● Что сделать
Выпишите из материала все строки слово в слово, от первой до последней. Картинки в ответ не включайте.
──────────────────────────────
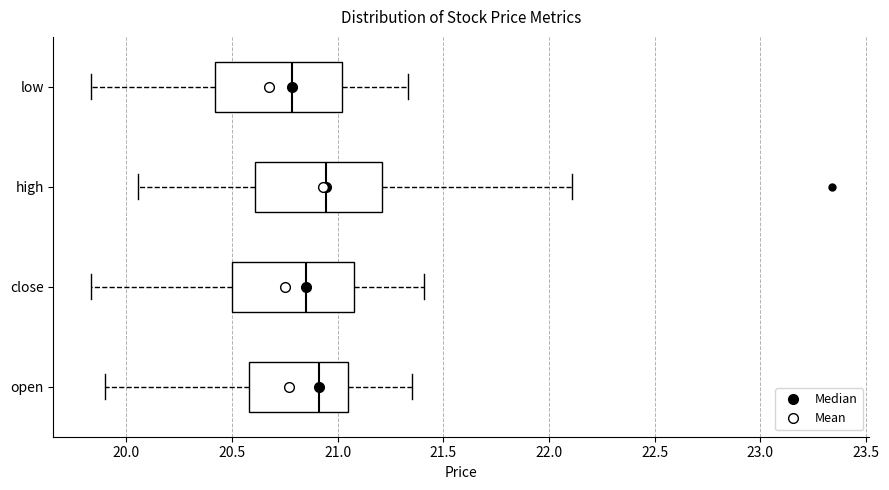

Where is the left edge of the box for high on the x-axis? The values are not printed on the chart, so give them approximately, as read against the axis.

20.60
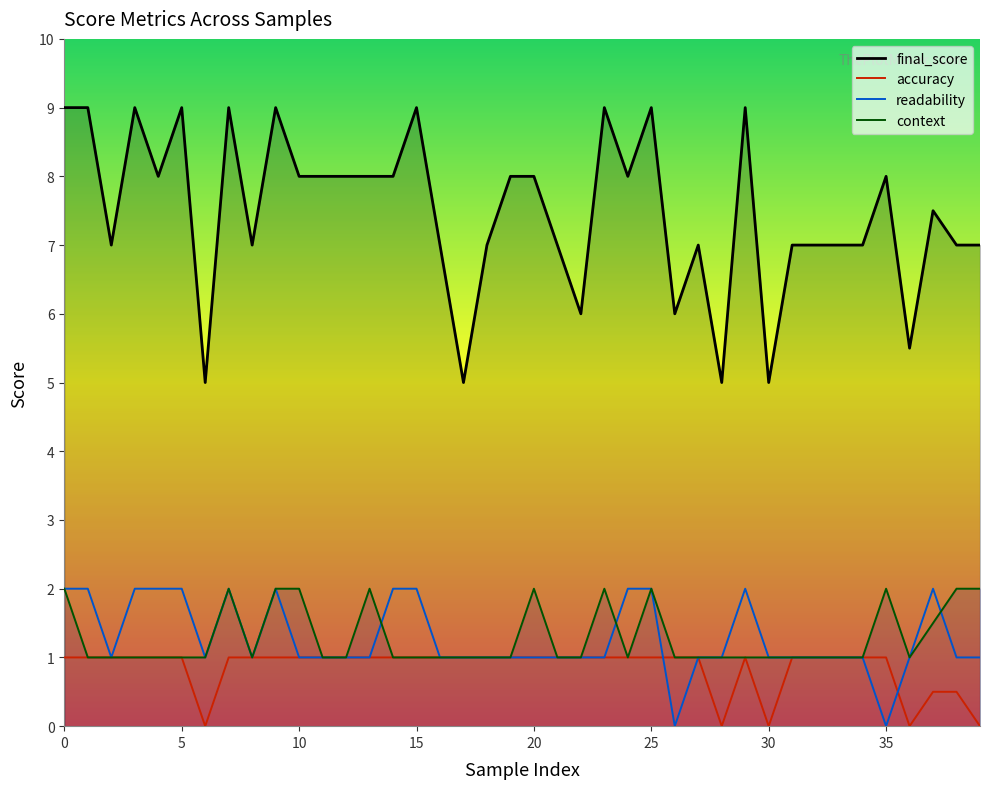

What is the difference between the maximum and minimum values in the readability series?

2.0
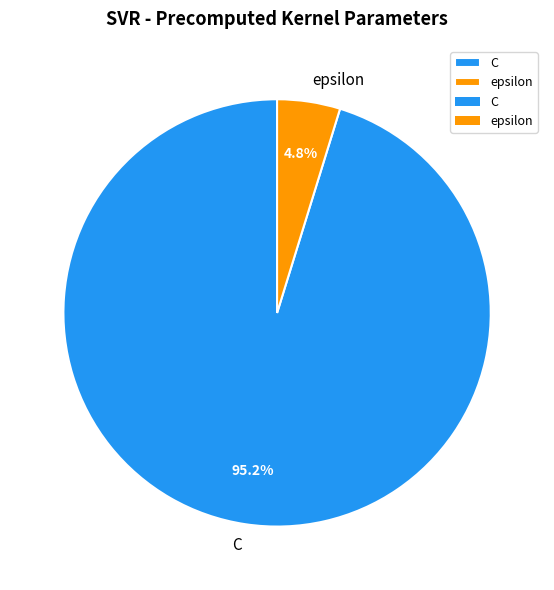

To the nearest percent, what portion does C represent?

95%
──────────────────────────────
● Готовое решение
Where is the left edge of the box for high on the x-axis? The values are not printed on the chart, so give them approximately, as read against the axis.

20.60

What is the difference between the maximum and minimum values in the readability series?

2.0

To the nearest percent, what portion does C represent?

95%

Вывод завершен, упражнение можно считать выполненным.